Instructions to follow:
Take the line containing "thumb ip: (115, 352)" and every line after it to the end of the records, and copy them exactly, leaving out pictures.

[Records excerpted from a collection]
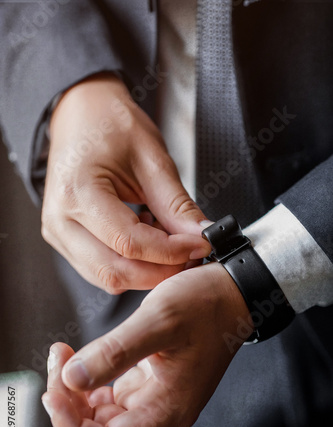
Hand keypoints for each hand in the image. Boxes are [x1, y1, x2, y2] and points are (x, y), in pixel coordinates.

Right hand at [42, 73, 209, 293]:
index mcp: (78, 192)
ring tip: (167, 242)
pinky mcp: (65, 241)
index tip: (201, 245)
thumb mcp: (152, 159)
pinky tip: (145, 241)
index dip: (172, 252)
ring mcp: (58, 233)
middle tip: (191, 253)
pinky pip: (101, 270)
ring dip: (146, 271)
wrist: (80, 115)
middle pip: (116, 272)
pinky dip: (131, 265)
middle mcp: (60, 220)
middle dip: (161, 270)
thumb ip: (177, 205)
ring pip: (108, 278)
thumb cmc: (110, 126)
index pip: (130, 243)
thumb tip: (201, 235)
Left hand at [42, 263, 252, 426]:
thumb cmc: (205, 306)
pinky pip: (112, 395)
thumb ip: (115, 352)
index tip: (53, 391)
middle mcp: (162, 411)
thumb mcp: (159, 320)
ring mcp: (157, 397)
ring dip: (76, 392)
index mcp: (168, 408)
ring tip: (63, 357)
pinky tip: (82, 359)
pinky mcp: (152, 381)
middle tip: (57, 362)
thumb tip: (71, 380)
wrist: (230, 294)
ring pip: (103, 414)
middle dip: (70, 404)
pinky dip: (91, 381)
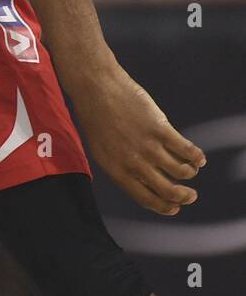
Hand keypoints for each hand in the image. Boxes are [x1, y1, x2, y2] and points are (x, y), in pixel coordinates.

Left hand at [71, 65, 206, 214]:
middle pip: (168, 191)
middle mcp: (133, 162)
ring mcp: (147, 146)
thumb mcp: (101, 148)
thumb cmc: (96, 116)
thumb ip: (121, 166)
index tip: (174, 208)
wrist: (96, 87)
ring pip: (181, 171)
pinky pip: (186, 150)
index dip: (164, 207)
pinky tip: (199, 157)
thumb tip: (145, 181)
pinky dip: (197, 157)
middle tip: (191, 195)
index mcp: (115, 170)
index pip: (146, 199)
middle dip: (183, 197)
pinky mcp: (159, 128)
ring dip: (190, 173)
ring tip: (190, 168)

Your response:
thumb ip: (115, 352)
index tip: (53, 391)
middle mcp: (162, 411)
thumb mcp: (159, 320)
ring mcp: (157, 397)
ring dip: (76, 392)
index mcp: (168, 408)
ring tip: (63, 357)
pinky tip: (82, 359)
pinky mcp: (152, 381)
middle tip: (57, 362)
thumb tip: (71, 380)
wrist: (230, 294)
ring pip: (103, 414)
middle dip: (70, 404)
pinky dip: (91, 381)
Hand keypoints for each hand in the image. Boxes are [x1, y1, x2, y2] and points are (x, y), in pixel coordinates.

Left hand at [71, 65, 206, 214]:
middle pip: (168, 191)
middle mcp: (133, 162)
ring mcp: (147, 146)
thumb mcp: (101, 148)
thumb cmc: (96, 116)
thumb ip: (121, 166)
index tip: (174, 208)
wrist: (96, 87)
ring pip: (181, 171)
pinky pip: (186, 150)
index dip: (164, 207)
pinky tip: (199, 157)
thumb tip: (145, 181)
pinky dip: (197, 157)
middle tip: (191, 195)
index mcp: (115, 170)
index pip: (146, 199)
middle dip: (183, 197)
pinky mcp: (159, 128)
ring dip: (190, 173)
ring tip: (190, 168)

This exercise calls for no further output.